The Big Animal (2006)

More than just a great filmmaker, the legendary Polish director Krzysztof Kieslowski was a master storyteller. He delighted in placing ordinary characters in extraordinary situations and then stepping back to simply watch how they responded, telling their tales as straightforwardly as possible without embellishment, without unnecessary artistic flourishes. He united his films by loosely connecting them to much broader frameworks like the Ten Commandments or the French Tricolore. By never overstating this larger symbolism he crafted an amazingly flexible and integrated oeuvre, a body of films that made sense of life on the levels of both the individual and the society; he made films that interacted with each other to examine the ways in which human beings interact with other people, with the State, with different legal and moral codes.

Four years after Kieslowski’s untimely death in 1996 longtime collaborator Jerzy Stuhr (he acted in six Kieslowski films including Three Colors: White and Camera Buff) took a script that the Master started in 1973 but never finished and used it to compose a tribute, called The Big Animal, to his best friend. I had the pleasure of seeing Stuhr himself introduce this film at a Polish film festival five years ago when it was new, and watching it now on DVD I happily find my initial impression confirmed: equal parts bitter and sweet, The Big Animal is one of the great unsung, understated masterpieces of this young millennium.

It’s the story of a Polish couple living in small town that find a camel and decide to keep it, and what happens to them as a result. This delightfully simple premise makes for a refreshingly brief film, clocking in at a brisk 73 minutes. But it’s a deceptive simplicity. Like the episodes in Kieslowski’s Dekalog, The Big Animal holds you in your seat for little more than an hour but sits in your mind for much, much longer.

The film begins outdoors, shrouded in mist. A circus caravan pulls away leaving behind a large, majestic camel. There is no explanation. Stuhr then cuts to a perfectly balanced tableau that will recur throughout the film: a middle-aged couple eats dinner in silence in front of an open window. Marysia Sawicka (Anna Dymna) occupies the left third of the frame, Zygmunt Sawicki (Jerzy Stuhr) occupies the right third of the frame, and they are separated in the middle by a lamp hanging overhead. This composition screams “normal!” “respectable!” “boring!”

The next two shots, which are unique in the film, carry an interesting set of meanings for an American audience: the first is a POV shot of the Sawicki’s house seen through the approaching camel’s eyes. This shot, with its handheld camera and its substitution of the sound of the camel breathing for music, invokes Halloween. The next shot follows through on this set-up: it’s a reverse angle shot of the Sawicki tableau. Marysia stares out the window, which of course means she’s staring directly at us in the audience, and asks, “What’s that by the gate?” Zygmunt turns towards the camera, and for a few moments we squirm before their gaze.

This sequence is wonderfully reminiscent of Kieslowski in the way that it exploits the obvious symbolism of the camel and in the way that it implicates the audience.
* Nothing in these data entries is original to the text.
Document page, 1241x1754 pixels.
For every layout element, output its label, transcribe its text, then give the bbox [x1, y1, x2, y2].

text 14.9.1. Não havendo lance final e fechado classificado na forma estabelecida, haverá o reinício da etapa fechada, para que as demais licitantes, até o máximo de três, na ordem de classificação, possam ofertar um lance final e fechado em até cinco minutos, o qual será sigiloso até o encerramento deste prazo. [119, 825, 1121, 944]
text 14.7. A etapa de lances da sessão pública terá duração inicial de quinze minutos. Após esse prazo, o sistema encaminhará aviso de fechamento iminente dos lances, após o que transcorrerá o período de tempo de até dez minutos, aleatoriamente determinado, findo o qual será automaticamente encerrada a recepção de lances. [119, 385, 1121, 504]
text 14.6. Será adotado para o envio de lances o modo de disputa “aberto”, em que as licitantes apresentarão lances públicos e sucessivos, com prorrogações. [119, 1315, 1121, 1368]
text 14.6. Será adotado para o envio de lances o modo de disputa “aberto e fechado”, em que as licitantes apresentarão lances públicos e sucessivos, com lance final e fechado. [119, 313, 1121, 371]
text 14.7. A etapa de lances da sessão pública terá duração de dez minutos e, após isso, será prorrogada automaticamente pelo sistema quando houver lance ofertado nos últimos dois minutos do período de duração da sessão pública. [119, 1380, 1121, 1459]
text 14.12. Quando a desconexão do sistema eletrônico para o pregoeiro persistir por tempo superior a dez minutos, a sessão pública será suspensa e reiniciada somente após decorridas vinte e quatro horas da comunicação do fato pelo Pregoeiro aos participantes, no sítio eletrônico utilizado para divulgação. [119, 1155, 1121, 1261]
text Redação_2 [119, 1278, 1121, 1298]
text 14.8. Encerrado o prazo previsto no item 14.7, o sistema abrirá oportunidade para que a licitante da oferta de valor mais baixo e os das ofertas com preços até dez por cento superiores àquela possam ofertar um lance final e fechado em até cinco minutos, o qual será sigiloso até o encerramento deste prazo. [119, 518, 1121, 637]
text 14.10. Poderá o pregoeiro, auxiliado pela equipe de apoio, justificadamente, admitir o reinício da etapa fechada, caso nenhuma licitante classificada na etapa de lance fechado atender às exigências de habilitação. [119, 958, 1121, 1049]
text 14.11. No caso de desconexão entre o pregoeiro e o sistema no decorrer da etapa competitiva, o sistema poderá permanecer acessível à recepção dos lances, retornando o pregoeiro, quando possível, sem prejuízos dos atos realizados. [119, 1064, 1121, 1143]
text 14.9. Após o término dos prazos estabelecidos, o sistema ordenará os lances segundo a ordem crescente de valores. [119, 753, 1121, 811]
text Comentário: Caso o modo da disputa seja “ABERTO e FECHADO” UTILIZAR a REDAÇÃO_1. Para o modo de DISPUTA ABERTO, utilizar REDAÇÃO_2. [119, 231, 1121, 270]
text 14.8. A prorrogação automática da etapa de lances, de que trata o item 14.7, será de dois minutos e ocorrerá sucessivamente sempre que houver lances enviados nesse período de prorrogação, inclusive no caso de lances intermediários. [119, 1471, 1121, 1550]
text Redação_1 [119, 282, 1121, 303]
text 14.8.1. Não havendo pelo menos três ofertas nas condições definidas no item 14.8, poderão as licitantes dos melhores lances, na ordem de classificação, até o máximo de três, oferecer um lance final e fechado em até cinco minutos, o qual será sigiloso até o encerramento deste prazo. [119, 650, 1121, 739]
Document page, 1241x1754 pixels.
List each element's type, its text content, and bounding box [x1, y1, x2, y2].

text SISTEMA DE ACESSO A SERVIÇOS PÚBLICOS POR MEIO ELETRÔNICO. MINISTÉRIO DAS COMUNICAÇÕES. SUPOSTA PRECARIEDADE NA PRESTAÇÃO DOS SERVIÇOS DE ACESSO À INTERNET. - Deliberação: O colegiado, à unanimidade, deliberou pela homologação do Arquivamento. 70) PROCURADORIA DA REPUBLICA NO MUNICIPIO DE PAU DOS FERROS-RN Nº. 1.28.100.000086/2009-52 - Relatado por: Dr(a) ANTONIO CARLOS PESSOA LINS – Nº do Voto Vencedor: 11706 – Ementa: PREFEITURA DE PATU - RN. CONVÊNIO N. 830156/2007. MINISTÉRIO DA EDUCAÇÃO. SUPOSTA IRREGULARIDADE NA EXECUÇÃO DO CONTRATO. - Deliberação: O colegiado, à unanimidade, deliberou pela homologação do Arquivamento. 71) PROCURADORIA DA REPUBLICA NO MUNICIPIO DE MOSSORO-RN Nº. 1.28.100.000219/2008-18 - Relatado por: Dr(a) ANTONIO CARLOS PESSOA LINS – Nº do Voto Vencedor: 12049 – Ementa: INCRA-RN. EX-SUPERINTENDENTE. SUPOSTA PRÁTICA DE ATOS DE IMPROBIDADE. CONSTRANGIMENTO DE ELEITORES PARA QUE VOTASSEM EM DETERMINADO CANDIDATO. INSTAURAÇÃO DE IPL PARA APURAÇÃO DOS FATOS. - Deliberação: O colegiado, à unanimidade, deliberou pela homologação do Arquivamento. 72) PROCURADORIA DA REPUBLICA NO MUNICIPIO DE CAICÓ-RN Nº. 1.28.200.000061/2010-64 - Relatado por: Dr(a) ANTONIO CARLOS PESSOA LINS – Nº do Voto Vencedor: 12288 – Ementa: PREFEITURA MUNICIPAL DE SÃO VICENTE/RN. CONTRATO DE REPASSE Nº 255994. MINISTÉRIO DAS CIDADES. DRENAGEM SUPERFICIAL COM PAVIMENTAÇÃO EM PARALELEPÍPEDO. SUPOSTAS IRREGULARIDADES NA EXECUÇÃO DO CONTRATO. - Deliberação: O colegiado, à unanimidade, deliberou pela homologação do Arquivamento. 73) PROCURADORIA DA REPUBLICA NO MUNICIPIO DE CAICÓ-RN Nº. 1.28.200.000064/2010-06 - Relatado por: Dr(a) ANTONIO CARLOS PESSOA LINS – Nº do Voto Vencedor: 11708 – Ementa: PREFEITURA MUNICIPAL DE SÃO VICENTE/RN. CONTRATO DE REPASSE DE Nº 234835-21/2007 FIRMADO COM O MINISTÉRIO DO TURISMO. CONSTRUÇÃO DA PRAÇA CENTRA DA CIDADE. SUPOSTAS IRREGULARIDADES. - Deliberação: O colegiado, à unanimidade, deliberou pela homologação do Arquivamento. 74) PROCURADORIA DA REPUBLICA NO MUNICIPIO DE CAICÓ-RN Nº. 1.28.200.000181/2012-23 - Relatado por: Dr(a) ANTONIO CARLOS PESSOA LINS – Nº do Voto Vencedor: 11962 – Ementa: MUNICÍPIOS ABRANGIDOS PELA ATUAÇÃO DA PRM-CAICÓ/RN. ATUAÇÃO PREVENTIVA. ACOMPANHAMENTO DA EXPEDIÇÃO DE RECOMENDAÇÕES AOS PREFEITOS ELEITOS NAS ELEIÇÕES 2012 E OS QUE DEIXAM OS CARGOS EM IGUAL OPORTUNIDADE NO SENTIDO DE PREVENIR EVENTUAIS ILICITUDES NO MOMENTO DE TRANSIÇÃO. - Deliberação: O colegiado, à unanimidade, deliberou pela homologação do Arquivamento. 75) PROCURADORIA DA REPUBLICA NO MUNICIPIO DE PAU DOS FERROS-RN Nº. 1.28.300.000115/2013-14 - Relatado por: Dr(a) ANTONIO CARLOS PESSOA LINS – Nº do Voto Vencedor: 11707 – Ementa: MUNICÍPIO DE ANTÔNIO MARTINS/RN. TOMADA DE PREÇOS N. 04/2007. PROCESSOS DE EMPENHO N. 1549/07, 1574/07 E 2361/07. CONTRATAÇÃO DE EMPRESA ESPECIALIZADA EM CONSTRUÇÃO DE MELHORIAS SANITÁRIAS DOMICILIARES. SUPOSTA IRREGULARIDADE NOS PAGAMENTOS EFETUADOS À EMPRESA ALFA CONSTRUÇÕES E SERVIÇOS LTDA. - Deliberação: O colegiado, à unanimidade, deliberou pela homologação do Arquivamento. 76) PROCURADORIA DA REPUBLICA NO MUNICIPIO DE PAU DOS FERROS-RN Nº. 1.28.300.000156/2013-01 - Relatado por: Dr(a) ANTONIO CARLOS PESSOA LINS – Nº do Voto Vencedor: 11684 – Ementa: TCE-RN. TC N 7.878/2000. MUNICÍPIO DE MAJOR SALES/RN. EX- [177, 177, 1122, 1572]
Stuhr understands that when handled the right way transparent, unsubtle symbols (the camel stands anything new, anything different) can complicate, rather than simplify, a film. These first four shots introduce a variety of equally plausible specific “meanings” for the camel: the camel is American, Hollywood-style entertainment and films; the camel is capitalism and Western-style democracy; the camel is us, the voyeuristic audience; the camel is us, the outsider (standing in for Poland’s increasingly large immigrant population, perhaps?).

Some combination of these interpretations will immediately occur to anyone watching this film; many directors prefer to let symbolism gradually emerge, but Stuhr (like Kieslowski) lays his cards on the table right at the start. Robbed of its mystery the symbol moves to the back of the mind and focus is shifted to the story, the characters. Provided this story and these characters are sufficiently engaging (I submit that in The Big Animal they are) we emerge from the film with a clear understanding of both What happened and What it all means.

And as a result, the film lives a long, vivid life in our memories. The story could not be more straightforward: Zygmunt and Marysia Sawicki find a camel and let it into their lives, where it brings them happiness (the camel joins them at the dinner table through the window, literally bridging the space between them) and changes them (in a dinner tableau after the camel has disappeared they start out eating in silence, but the silence cannot hold because they are no longer normal, respectable, boring). This directness, combined with the clarity of the film’s subtext, lends itself to re-examination, to exploration. As we turn it over in our minds, new meanings emerge, not only for the symbols in the film but also for symbols in general.

What Stuhr has learned from Kieslowski is how to construct a film that teaches us how to watch films, a story that teaches us the secrets of storytelling. Like the Three Colors trilogy or the Dekalog, Big Animal challenges us to examine the devices that we use to tell the stories of our lives. On one level Big Animal is a study of one couple and one town reacting to change, a study of non-conformity and intolerance. But on another level it’s a study of the symbols we use to represent non-conformity and intolerance, just as the Three Colors trilogy is a study of the meanings we ascribe to color and the Dekalog is a study of the ways we interpret the legal and moral codes that nominally govern our lives.

This Milestone Films DVD release features a very nice full screen transfer that showcases Oscar-nominee Pawel Edelman’s (The Pianist, Ray) gorgeous black and white photography and easy-to-read subtitles. Highlighting the somewhat lackluster extras is a 30-minute interview with Jerzy Stuhr (in Polish, subtitled in English). The disc also includes a brief “on-the-set” promo and a cloying English-language trailer.